Compétences multidisciplinaires

Dans l'enseignement religieux, la foi n'est pas évaluée (impossible par définition), comme le prétendent les détracteurs de la matière. Il évalue des connaissances et des contenus concrets et scientifiques : les noms des principaux prophètes, des rois d'Israël, la localisation de la Mer Rouge ou du Mont Sinaï, les livres de la Bible et leur localisation dans l'Ancien ou le Nouveau Testament, savoir dessiner une carte d'Israël au 1er siècle et localiser le Jourdain, le lac de Génésareth et les principales villes de la vie de Jésus, pour ne citer que quelques exemples.

Ce dialogue foi-culture fait du sujet de la religion un domaine multidisciplinaire, un condensé de nombreux champs de connaissance : histoire, géographie, littérature, art, musique, cinéma, philosophie, morale, éthique, science... Ainsi, l'élève qui assiste et profite des cours de religion sera mieux préparé qu'un autre élève qui ne prend pas de cours de religion.

Et pas seulement pour ceux qui étudient l'histoire de l'art, comme me l'a fait remarquer il n'y a pas longtemps un diplômé dans cette matière, mais j'ai moi-même pu en faire l'expérience lors d'une sortie culturelle avec des enfants de 9 ou 10 ans d'une école où je travaillais il y a des années, au musée du Prado.

L'ignorance, le grand ennemi

De plus, la foi a besoin d'être éduquée, et l'ignorance est l'un de ses plus grands ennemis. L'ignorance et le manque d'éducation font de notre foi un géant aux pieds d'argile, qui s'effondre sans rien.

Combien de jeunes issus de familles religieuses, qui pendant leur enfance et leur adolescence ont même fréquenté la paroisse et les sacrements, arrivent à l'université ou commencent à travailler, et en quelques mois abandonnent leur vie de piété et se détournent de l'Église parce qu'un camarade de classe ou un professeur leur a dit que la Religion n'est que mensonges, mythes que la science a vaincus.

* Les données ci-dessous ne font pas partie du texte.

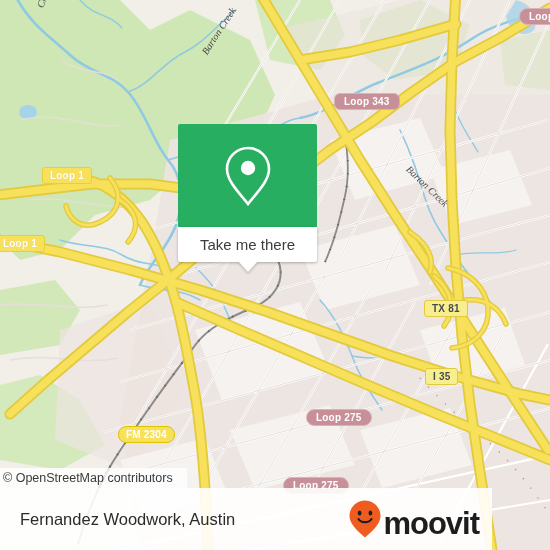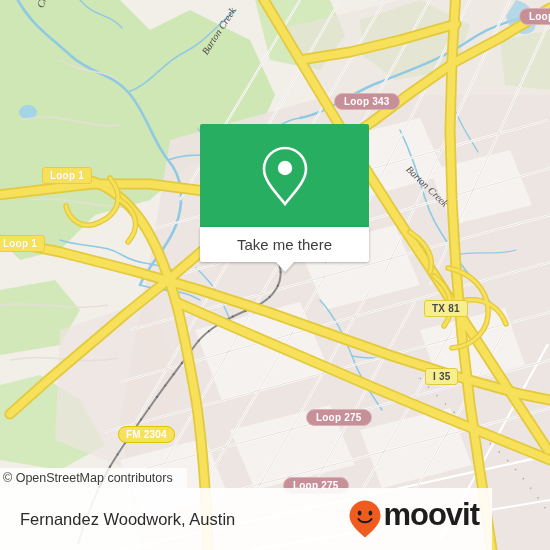"Loop 343" div.shield { border-radius: none -> 6px }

On leur parle de la théorie de l'évolution des espèces, du Big Bang, ou de toute autre théorie de l'origine de l'univers, on leur recommande des lectures de philosophes athées bien argumentées, on leur parle des richesses de l'Église, de l'Inquisition... Et alors ce jeune, ou ces jeunes, sans formation adéquate, se sentent floués, escroqués, trompés... vaincus !

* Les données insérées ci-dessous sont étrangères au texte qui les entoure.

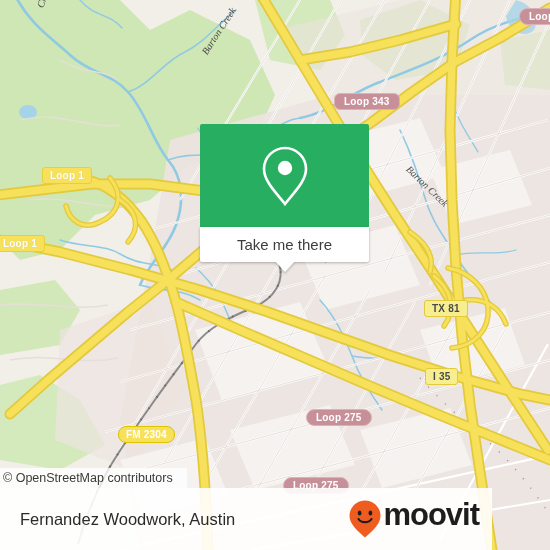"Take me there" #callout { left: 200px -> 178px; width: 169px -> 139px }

Avec une bonne éducation religieuse, incluant une exégèse sérieuse et rigoureuse, le jeune sera assez fort et confiant pour réfuter tout ce bombardement avec des arguments sérieux et scientifiques et être victorieux dans la défense de sa foi sans complexe.

Mais pour en revenir au sujet de cet article, nous pouvons dire qu'il est courant de trouver de nombreux chrétiens adultes (même avec une formation universitaire) avec la même éducation que celle qu'ils ont reçue lorsqu'ils se préparaient à recevoir leur première communion. Imaginez ce qui se passerait si l'on laissait les gens avec le niveau scolaire acquis à l'âge de huit ou neuf ans en langue ou en mathématiques. Eh bien, c'est comme ça que nous sommes en matière de religion.

Et si vous ne me croyez pas, il y a les jeux télévisés et ce qui se passe quand ils posent une question sur la religion : de la réponse que les trois premiers rois d'Israël étaient les "mages", à l'affirmation qu'il y a douze commandements.